An SSD is a great place to put a Windows operating system, leaving a larger hard drive for storage and backup. That way, you’ll get the blazing speed of an SSD when Windows needs it, but the greater space of a traditional hard drive for your video files and such. Instead of getting a whole new machine, an SSD might be what you need.
The imminent release of Windows 8
If you buy a new PC now, it’ll come with Windows 7. There’s not even a free upgrade offer to Windows 8 yet. Why not wait until later this year and pick up a PC that comes with the very newest Windows OS, instead of paying hundreds as a separate purchase? It’s not like the cost of Windows is built in to the cost of the machine, as manufacturers pay Microsoft much less per copy of Windows than you or I.

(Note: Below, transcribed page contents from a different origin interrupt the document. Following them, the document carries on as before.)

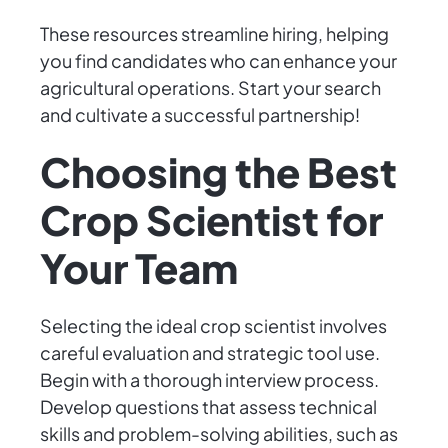
These resources streamline hiring, helping
you find candidates who can enhance your
agricultural operations. Start your search
and cultivate a successful partnership!
Choosing the Best
Crop Scientist for
Your Team
Selecting the ideal crop scientist involves
careful evaluation and strategic tool use.
Begin with a thorough interview process.
Develop questions that assess technical
skills and problem-solving abilities, such as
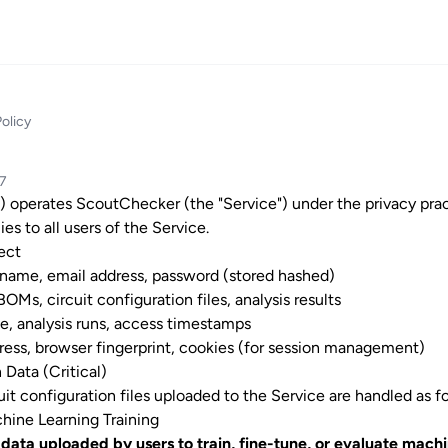
Policy
07
) operates ScoutChecker (the "Service") under the privacy pra
ies to all users of the Service.
ect
 name, email address, password (stored hashed)
, BOMs, circuit configuration files, analysis results
se, analysis runs, access timestamps
dress, browser fingerprint, cookies (for session management)
 Data (Critical)
uit configuration files uploaded to the Service are handled as f
chine Learning Training
data uploaded by users to train, fine-tune, or evaluate mach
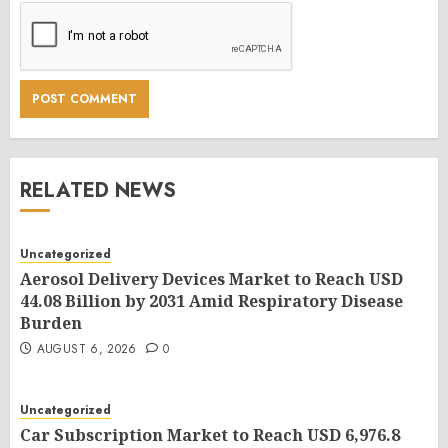
RELATED NEWS
Uncategorized
Aerosol Delivery Devices Market to Reach USD
44.08 Billion by 2031 Amid Respiratory Disease
Burden
AUGUST 6, 2026
0
Uncategorized
Car Subscription Market to Reach USD 6,976.8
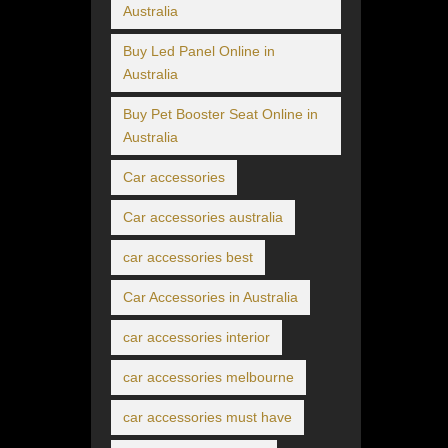
Australia
Buy Led Panel Online in
Australia
Buy Pet Booster Seat Online in
Australia
Car accessories
Car accessories australia
car accessories best
Car Accessories in Australia
car accessories interior
car accessories melbourne
car accessories must have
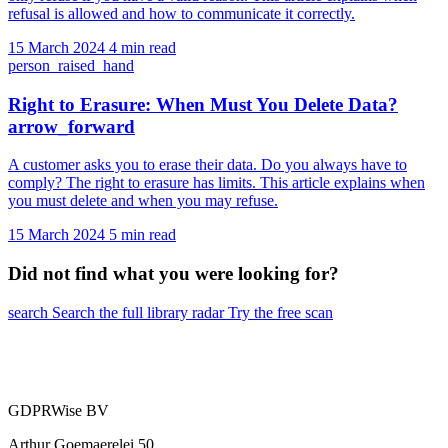
refusal is allowed and how to communicate it correctly.
15 March 2024
4 min read
person_raised_hand
Right to Erasure: When Must You Delete Data?
arrow_forward
A customer asks you to erase their data. Do you always have to
comply? The right to erasure has limits. This article explains when
you must delete and when you may refuse.
15 March 2024
5 min read
Did not find what you were looking for?
search
Search the full library
radar
Try the free scan
GDPRWise BV
Arthur Goemaerelei 50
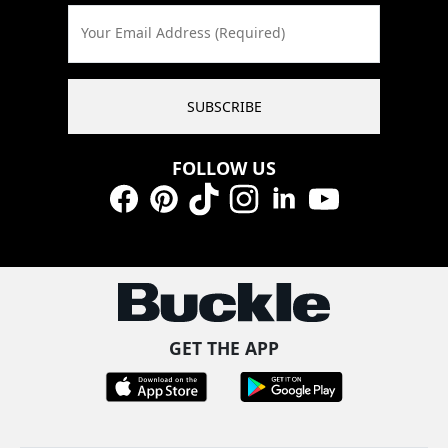
Your Email Address (Required)
SUBSCRIBE
FOLLOW US
Facebook
Pinterest
TikTok
Instagram
LinkedIn
YouTube
GET THE APP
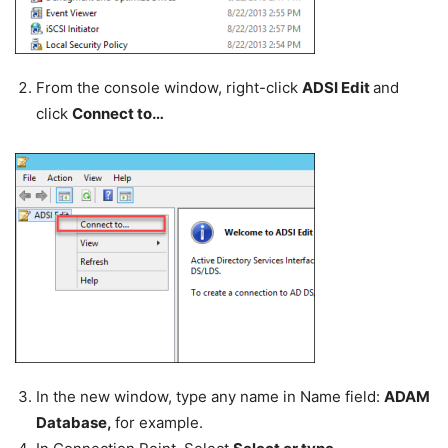
From the console window, right-click
ADSI Edit
and
click
Connect to…
In the new window, type any name in Name field:
ADAM
Database,
for example.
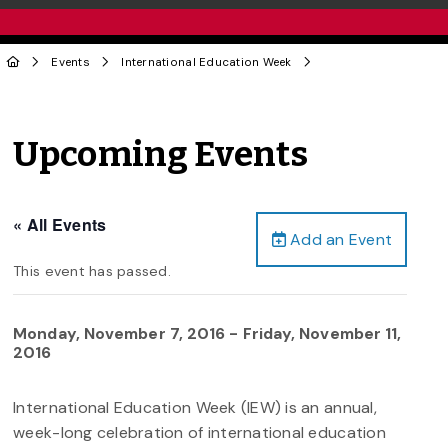
Events
International Education Week
Upcoming Events
« All Events
Add an Event
This event has passed.
Monday, November 7, 2016
-
Friday, November 11,
2016
International Education Week (IEW) is an annual,
week-long celebration of international education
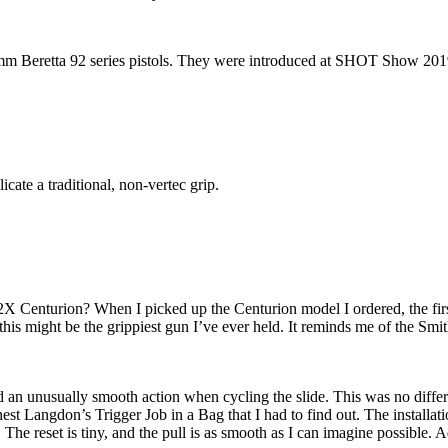
 9mm Beretta 92 series pistols. They were introduced at SHOT Show 201
icate a traditional, non-vertec grip.
Centurion? When I picked up the Centurion model I ordered, the first t
, this might be the grippiest gun I’ve ever held. It reminds me of the 
 and an unusually smooth action when cycling the slide. This was no dif
st Langdon’s Trigger Job in a Bag that I had to find out. The installat
e reset is tiny, and the pull is as smooth as I can imagine possible. Ad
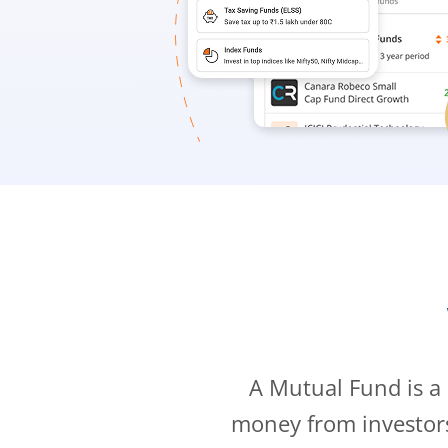
A Mutual Fund is a
money from investor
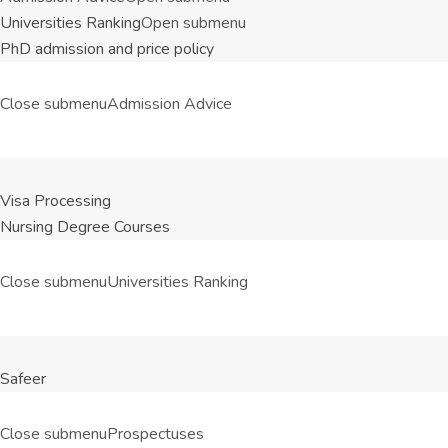
Universities Ranking
Open submenu
PhD admission and price policy
Close submenu
Admission Advice
Visa Processing
Nursing Degree Courses
Close submenu
Universities Ranking
Safeer
Close submenu
Prospectuses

Also, PCs bought with Windows 8 in late 2012 are more likely to be optimized specifically to work with it. You never know if a PC bought now will even handle Windows 8 correctly, as the final recommended system specifications have not been published.

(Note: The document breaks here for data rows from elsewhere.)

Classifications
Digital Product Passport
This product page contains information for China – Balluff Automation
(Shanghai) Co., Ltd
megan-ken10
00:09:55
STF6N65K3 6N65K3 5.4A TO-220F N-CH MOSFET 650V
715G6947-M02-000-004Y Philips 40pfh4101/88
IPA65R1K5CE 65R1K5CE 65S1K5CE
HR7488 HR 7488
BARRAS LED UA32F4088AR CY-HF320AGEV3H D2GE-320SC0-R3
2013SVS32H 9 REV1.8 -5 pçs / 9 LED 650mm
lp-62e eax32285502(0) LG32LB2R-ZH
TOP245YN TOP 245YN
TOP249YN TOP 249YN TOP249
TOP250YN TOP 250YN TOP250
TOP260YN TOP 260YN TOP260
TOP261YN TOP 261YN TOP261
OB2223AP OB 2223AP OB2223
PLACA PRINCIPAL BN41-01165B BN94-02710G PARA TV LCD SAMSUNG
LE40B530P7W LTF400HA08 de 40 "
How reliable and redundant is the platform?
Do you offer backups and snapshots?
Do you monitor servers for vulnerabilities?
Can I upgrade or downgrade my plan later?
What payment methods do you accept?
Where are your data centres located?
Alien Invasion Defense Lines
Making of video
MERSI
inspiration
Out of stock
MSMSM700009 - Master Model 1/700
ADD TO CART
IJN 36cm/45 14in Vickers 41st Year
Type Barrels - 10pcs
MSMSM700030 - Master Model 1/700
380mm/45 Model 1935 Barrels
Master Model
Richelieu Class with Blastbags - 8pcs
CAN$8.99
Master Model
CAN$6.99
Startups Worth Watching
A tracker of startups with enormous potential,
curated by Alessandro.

New Wi-Fi standard around the corner
Laptops purchased now will support the Wireless-N standard. It’s fast, but if you have an apartment full of Wi-Fi devices, in an apartment complex full of Wi-Fi devices, you’re going to experience connection, lag and transfer issues. The newest AC standard not only uses the 5 Ghz range, away from typical wireless, it also has far greater capability for streaming large files simultaneously. You’ll start seeing devices with Wireless-AC built in very soon.
The coming of Ivy Bridge
Ivy Bridge is a newer Intel architecture that’s just starting to roll out in 2012. It promises double-digit increases in CPU performance, and more importantly, up to 50% improvement in graphics. Laptops with integrated Intel graphics have historically not been able to keep up in the graphics department. That’s all changing later in 2012. If you want a machine that can keep up, you may want to wait until Intel rolls out Ivy Bridge.
Bottom Line
All the above means that we’re in kind of a transition period for PCs. Everything is changing in the very near future, so while you’re waiting for the dust to settle, get more out of your existing computer and put off that upgrade. That philosophy is really what we at ReviverSoft are all about.